ATEX Zone 20 and Category 1D Equipment

Posted in: , on 29. Oct. 2010 - 17:10

A colleague has asked me to comment on a situation he's facing and I could do with other opinions.

His situation is he is receiving assorted biomass type materials into his plant from standard road going lorries, both rigid and articulated. The intention is for the lorries to tip into a bulk materials handling machine which will feed the materials onward via conveyors and elevators to storage.

The concern is the area around the tipping point into the receiving point which has been declared as Zone 20 under ATEX, therefore requiring Category 1D equipment.

The handling machine at the reception point could, I think, conform with the requirements of Category 1D equipment subject to type examination and certification from a Notified Body.

But the tail of the lorry to discharge will be in the Zone 20 area, thus must conform to the requirements of Category 1D equipment.

But as far as he is aware the material suppliers just use any haulier so the vehicles are unlikely to be Category 1D compliant. (possible sources of ignition being hot rear brakes, brake lights, reversing lights etc)

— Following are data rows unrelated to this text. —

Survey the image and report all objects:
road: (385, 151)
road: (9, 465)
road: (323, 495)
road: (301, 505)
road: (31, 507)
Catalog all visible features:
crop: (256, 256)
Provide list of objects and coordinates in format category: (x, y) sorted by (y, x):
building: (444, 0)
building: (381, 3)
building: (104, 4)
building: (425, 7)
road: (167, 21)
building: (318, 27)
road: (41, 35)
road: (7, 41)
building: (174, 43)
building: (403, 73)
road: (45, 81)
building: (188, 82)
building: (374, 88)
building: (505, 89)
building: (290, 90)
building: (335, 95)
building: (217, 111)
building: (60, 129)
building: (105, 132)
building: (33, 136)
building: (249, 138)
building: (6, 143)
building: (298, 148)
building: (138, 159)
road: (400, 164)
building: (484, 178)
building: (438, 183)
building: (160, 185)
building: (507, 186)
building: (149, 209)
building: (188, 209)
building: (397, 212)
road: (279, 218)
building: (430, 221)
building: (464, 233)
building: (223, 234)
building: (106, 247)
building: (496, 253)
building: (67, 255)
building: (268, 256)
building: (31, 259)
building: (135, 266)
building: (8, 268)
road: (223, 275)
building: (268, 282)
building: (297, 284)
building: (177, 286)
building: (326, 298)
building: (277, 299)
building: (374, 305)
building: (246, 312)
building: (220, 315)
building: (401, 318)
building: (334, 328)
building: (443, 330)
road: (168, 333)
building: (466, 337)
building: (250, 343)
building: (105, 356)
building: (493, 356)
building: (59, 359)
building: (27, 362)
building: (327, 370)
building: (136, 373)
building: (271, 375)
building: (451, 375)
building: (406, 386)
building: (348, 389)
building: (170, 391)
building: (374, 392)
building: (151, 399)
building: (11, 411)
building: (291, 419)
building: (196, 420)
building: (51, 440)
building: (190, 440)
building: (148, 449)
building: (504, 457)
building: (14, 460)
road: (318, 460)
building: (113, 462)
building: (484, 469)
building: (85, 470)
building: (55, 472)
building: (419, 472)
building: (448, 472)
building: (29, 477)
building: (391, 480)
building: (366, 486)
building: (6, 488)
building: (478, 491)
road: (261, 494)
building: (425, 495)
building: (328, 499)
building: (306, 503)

I think he's between a rock and a hard place on this one, short of buying his own bespoke vehicles certified 1D at the tail.

I'd be interested in other opinions.

Re: Atex Zone 20 And Category 1d Equipment

Posted on 30. Oct. 2010 - 10:39

Typical example of over zoning. It should have been zoned 22. If the material is being dumped in open

pit hopper then explosion is not an issue as explosion will not occur as confined space is required for explosion, deflagration might but then it is a different case. If the reception hopper is covered with a hood and has an extraction system then dust will be present for short time and infrequently and since there will be no other equipment in the hood area to act as ignition source it should be zoned as 22. The boundary limit of zone 22 should finish within the hood as there will be not dust present outside the hood due to extraction system. The trucks will remain in the safe area while dumping.

Getting the trucks certified for the zones is a nice one. No comments !


Re: Atex Zone 20 And Category 1d Equipment

Posted on 31. Oct. 2010 - 12:12

Yes, another case of over zoning is what I thought.

Trouble is the end user (or his consultant) has stated that the intake area which has an enclosure over it, and into which the tail of the lorry enters to tip, IS a Zone 20 and they will not be swayed from this. But what about the lorries ......

Interestingly I've since been sent the following link, so someone must have been spending money with Notified Bodies -

Re: Atex Zone 20 And Category 1d Equipment

Posted on 1. Dec. 2010 - 10:50

Ex II 1/3c D135<--- isn't 1 for internal and 3 for external this makes it 3D suitable for external zone 22 which makes it self certifiable. If there is any doubt just ask them for the certification number from the notified body and everything will be crystal clear.

I remember the classic example of paint-booth in the EU atex guideline document. It clearly stated you cannot certify the booth but all the equipment side should be suitable for that zone. If this is the case then every silo with explosive dust should have an atex plate ! but I have yet to see one.


Re: Atex Zone 20 And Category 1d Equipment

Posted on 1. Dec. 2010 - 11:47

Yes indeed, Cat 3 equipment is Zone 22 and as you say self certifiable, equally CAT 1 equipment requires Notified Body certification. Maybe some discrete enquiries may reveal the certification number, although I don't suppose the equipment manufacturers will read this thread and respond directly.

When first introduced ATEX seemed straightforward, the end user defined the Zone the equipment was required for, the manufacturer supplied conforming equipment. Now the end user defines the Zone internal to the equipment, and increasing numbers are saying Zone 20. I presume this is on the basis that there must always be a dust cloud so lets say Zone 20 to cover our backs. But of course the question is "is the dust cloud an explosive concentration". The kitchen in my house always contain dust clouds, and I have a source of ignition, my gas hob, but the dust cloud is not of an explosive concentration so the kitchen hasn't blown up!